CONICET | Buscador de Institutos y Recursos Humanos

Layer by layer sequential adsorption of polycations and polyanions is a simple and versatile technique for assemblying functional films which can be used to encapsulate enzymes, nanoparticles, etc. In particular, metal complexes coordinated or electro-statically bound to functional polyions (i.e. NH2, COOH, etc) has been a strategy to form nanoparticles by chemical or electrochemical reduction of such ions in the LbL multilayer nanoreactors. In the case of electrochemical reduction of metal ions it is of utmost interest to determine if all metal sites coordinated in the multilayers are accessible for electron transfer.
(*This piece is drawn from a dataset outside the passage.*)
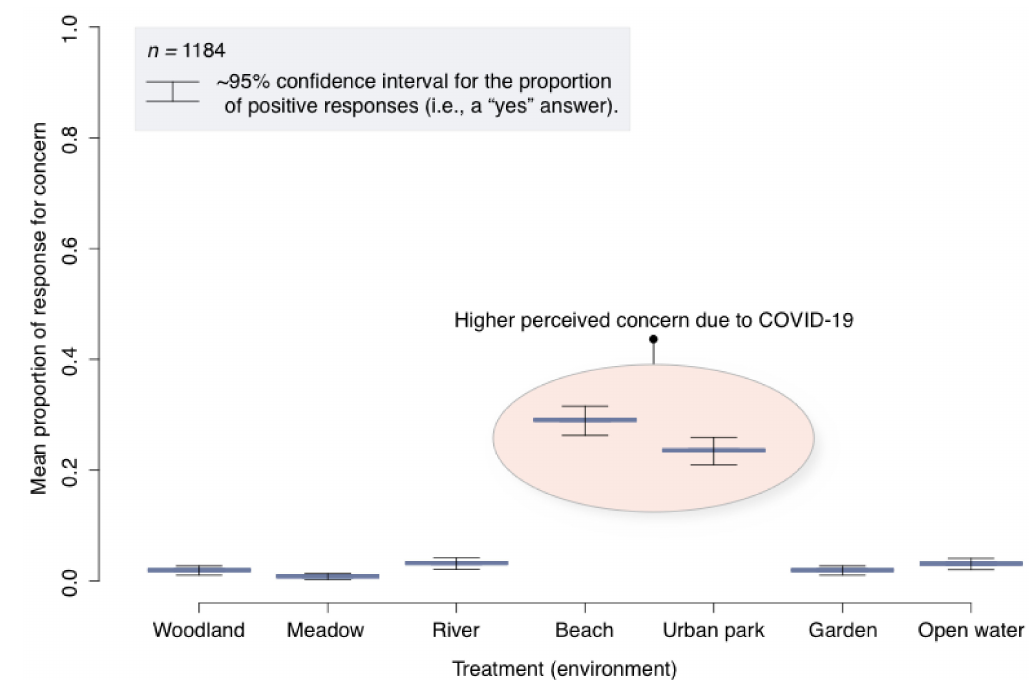
Figure 4. Boxplot for the GLM analysis (regarding environments of concern due to COVID-19), showing means and approximate 95% confidence intervals for the proportion of positive responses, where “yes” was recoded to “1”.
Therefore we have used FTIR spectroelectrochemistry to study a very well known system, namely Fe(CN)63- and Fe(CN)64- exchanged with the as prepared electrostatically self assembled pollyalylamine (PAH) and polyacrylic acid (PAA) LBL film at low pH carrying a positive charge in the NH3+ groups. During the exchange it is expected that the freely diffusing redox ions bind to NH3+ groups by breaking polyion-polyion bonds and forming an extrinsic LbL film. We have used cyclic voltammetry and polarization modulation infrared reflection absorption spectroscopy (PM-IRRAS) since the CN stretching has a strong signal which depends on the oxidation state of the Fe center. By comparing the number of centers revealed by spectroscopy with the redox charge we can evaluate the fraction of redox sites accessible for electrochemical conversion. We have studied the effect of the number of assembled layers, charge of the outmost layer, concentration of redox species in solution, and ionic strength. We have examined these effects on the formation of metal nanoparticles by ionic exchange and further electro-reduction of metal complex ions such as AuCl4-, PtCl62-, etc.